PROVIDED MATERIAL
******

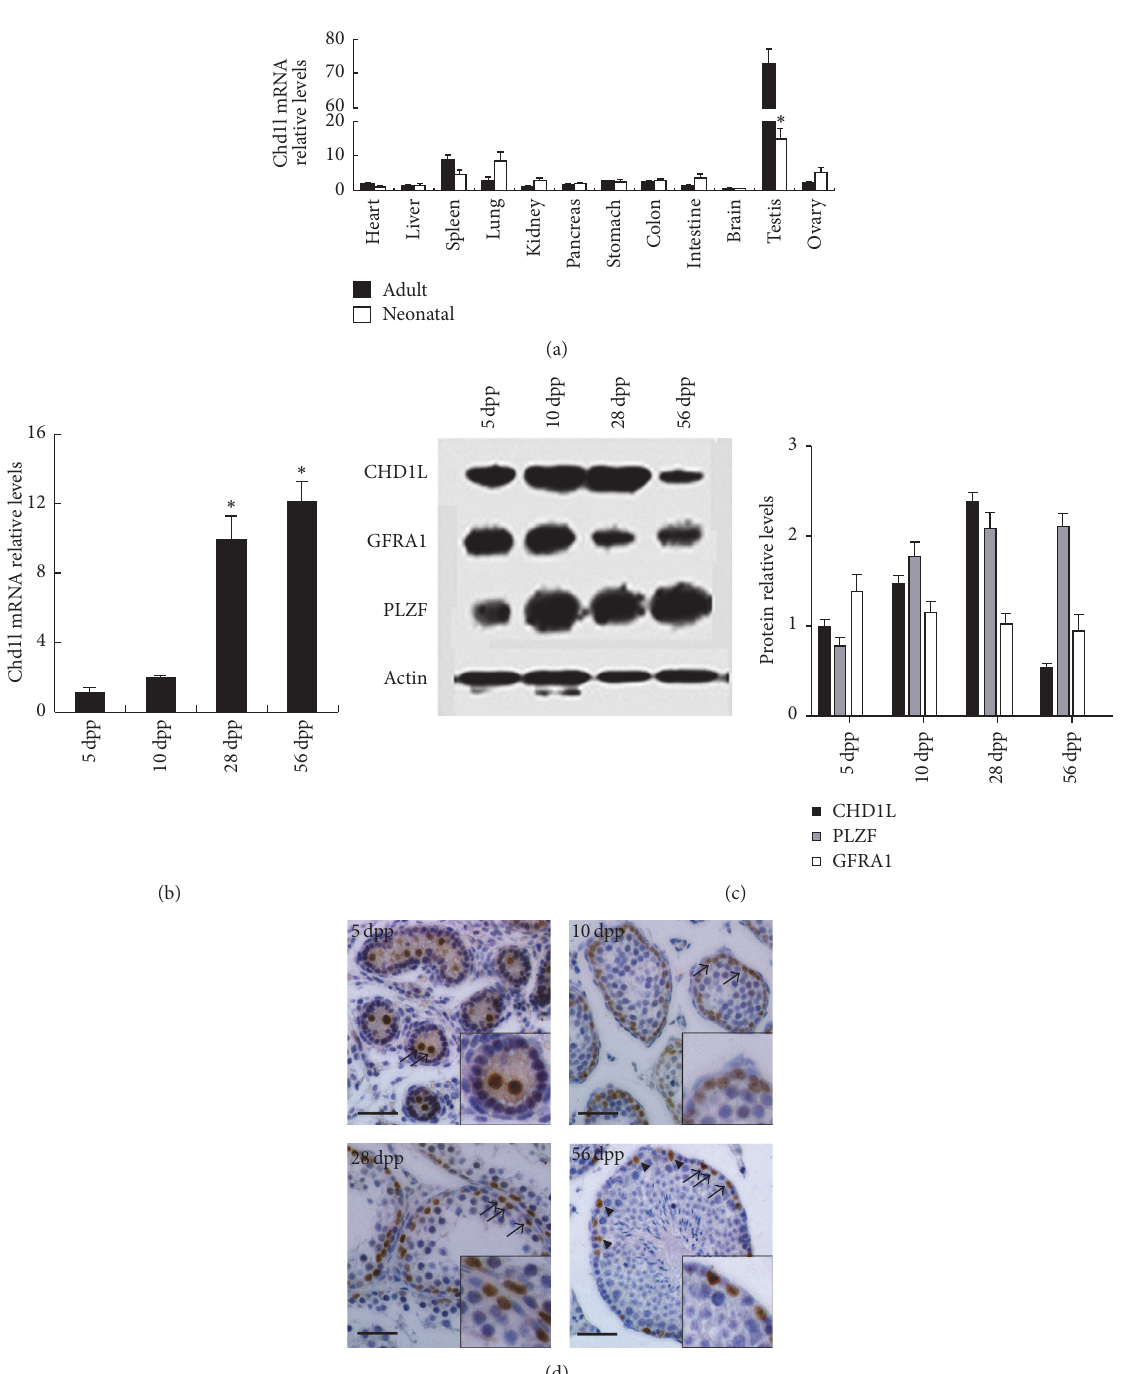
Figure 1: Expression of Chd1l in mouse testes. (a) Chd1l mRNA profiling in developing and adult mouse tissues, as assessed by quantitative RT-PCR analysis. Data presented here are mean ± SD of three animals ( 𝑛 = 3 ). ∗ 𝑃 < 0.05 (versus adult tissues). (b) Expression of Chd1l in developing mouse testis. Data presented here are mean ± SD of three developing mouse testes ( 𝑛 = 3 ). ∗ 𝑃 < 0.05 (versus 5-day testes). (c) Protein expression levels of CHD1L, GFR Α 1, and PLZF in developing mouse testis. Total proteins were harvested and subjected to Western Blot analyses. Representative images (left) and quantitative data (right) from three independent experiments ( 𝑛 = 3 ) were presented here. (d) Immunohistochemistry assays show that CHD1L is mainly expressed in the spermatogonia of the developing mouse testis at 5 dpp, 10 dpp, 28 dpp, and 56dpp. Long arrows indicate the positive (brown) staining in testis sections, and the arrowheads indicate the positive nucleus of Sertoli cells in 56dpp testis sections. Scale bars represent 100 𝜇 m. Insets are magnified views. Representative images from three animals ( 𝑛 = 3 ) were presented here. Quantitative RT-PCR: quantitative reverse transcription-polymerase chain reaction; CHD1L: chromodomain helicase/ATPase DNA binding protein 1-like gene; PLZF: promyelocytic leukemia zinc finger; GFR Α 1: GDNF-family receptor 𝛼 -1; SD: standard deviation; dpp: days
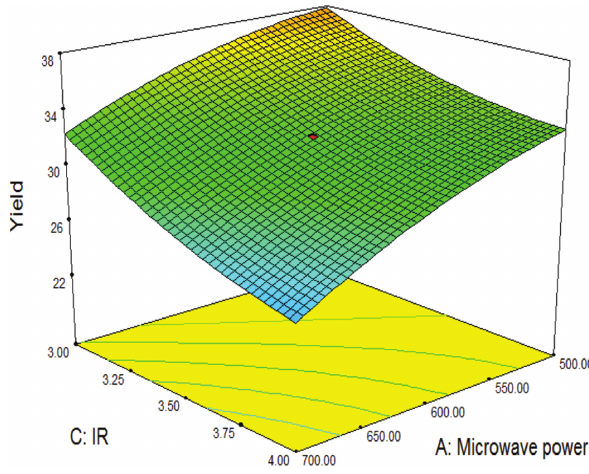
Figure 4: Three-dimensional response surface plot of yield: effect of microwave power and IR on the yield (activation time: 20min).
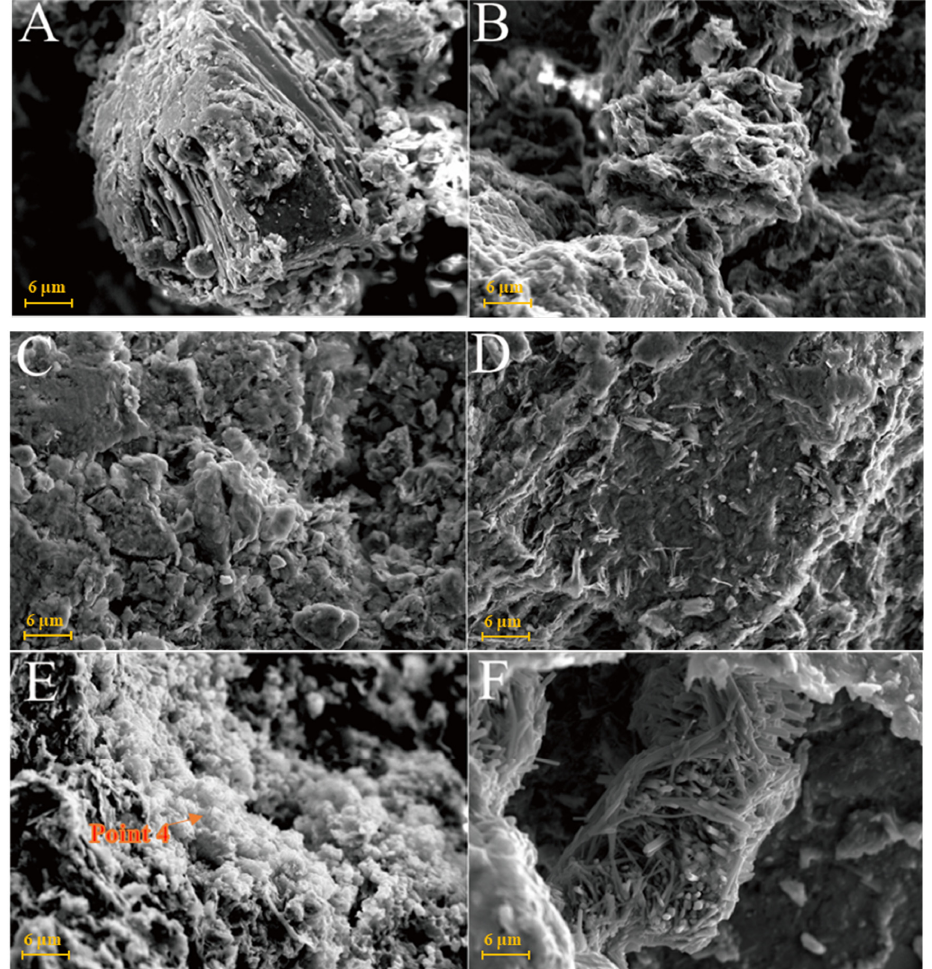
Figure 7. SEM images of montmorillonite samples: ( A )—montmorillonite raw material; ( B )—M0 samples cured for 3 days; ( C )—M0 samples cured for 7 days; ( D )—M0 samples cured for 28 days; ( E )—M0-2 samples cured for 3 days; ( F )—M0-2 samples cured for 7 days.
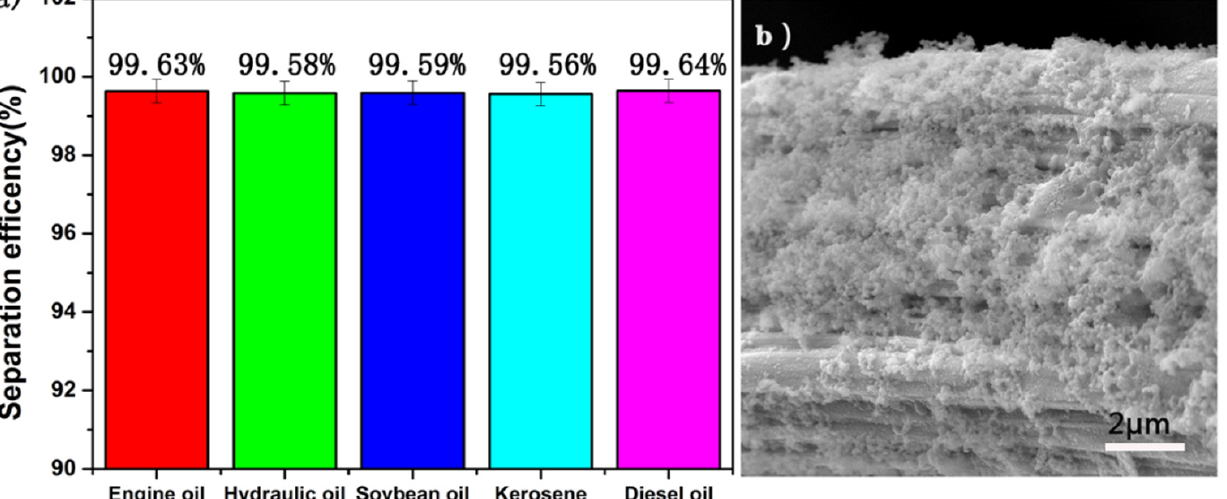
Figure 7. ( a ) The separation efficiency of SiO 2 -Na 2 SiO 3 -coated SSF after being immersed in hot water for 2 weeks and ( b ) corresponding SEM image.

******

ASSIGNMENT
Once the images are removed, print the remaining data exactly as it appears above.

RESULT
Figure 1: Expression of Chd1l in mouse testes. (a) Chd1l mRNA profiling in developing and adult mouse tissues, as assessed by quantitative RT-PCR analysis. Data presented here are mean ± SD of three animals ( 𝑛 = 3 ). ∗ 𝑃 < 0.05 (versus adult tissues). (b) Expression of Chd1l in developing mouse testis. Data presented here are mean ± SD of three developing mouse testes ( 𝑛 = 3 ). ∗ 𝑃 < 0.05 (versus 5-day testes). (c) Protein expression levels of CHD1L, GFR Α 1, and PLZF in developing mouse testis. Total proteins were harvested and subjected to Western Blot analyses. Representative images (left) and quantitative data (right) from three independent experiments ( 𝑛 = 3 ) were presented here. (d) Immunohistochemistry assays show that CHD1L is mainly expressed in the spermatogonia of the developing mouse testis at 5 dpp, 10 dpp, 28 dpp, and 56dpp. Long arrows indicate the positive (brown) staining in testis sections, and the arrowheads indicate the positive nucleus of Sertoli cells in 56dpp testis sections. Scale bars represent 100 𝜇 m. Insets are magnified views. Representative images from three animals ( 𝑛 = 3 ) were presented here. Quantitative RT-PCR: quantitative reverse transcription-polymerase chain reaction; CHD1L: chromodomain helicase/ATPase DNA binding protein 1-like gene; PLZF: promyelocytic leukemia zinc finger; GFR Α 1: GDNF-family receptor 𝛼 -1; SD: standard deviation; dpp: days
Figure 4: Three-dimensional response surface plot of yield: effect of microwave power and IR on the yield (activation time: 20min).
Figure 7. SEM images of montmorillonite samples: ( A )—montmorillonite raw material; ( B )—M0 samples cured for 3 days; ( C )—M0 samples cured for 7 days; ( D )—M0 samples cured for 28 days; ( E )—M0-2 samples cured for 3 days; ( F )—M0-2 samples cured for 7 days.
Figure 7. ( a ) The separation efficiency of SiO 2 -Na 2 SiO 3 -coated SSF after being immersed in hot water for 2 weeks and ( b ) corresponding SEM image.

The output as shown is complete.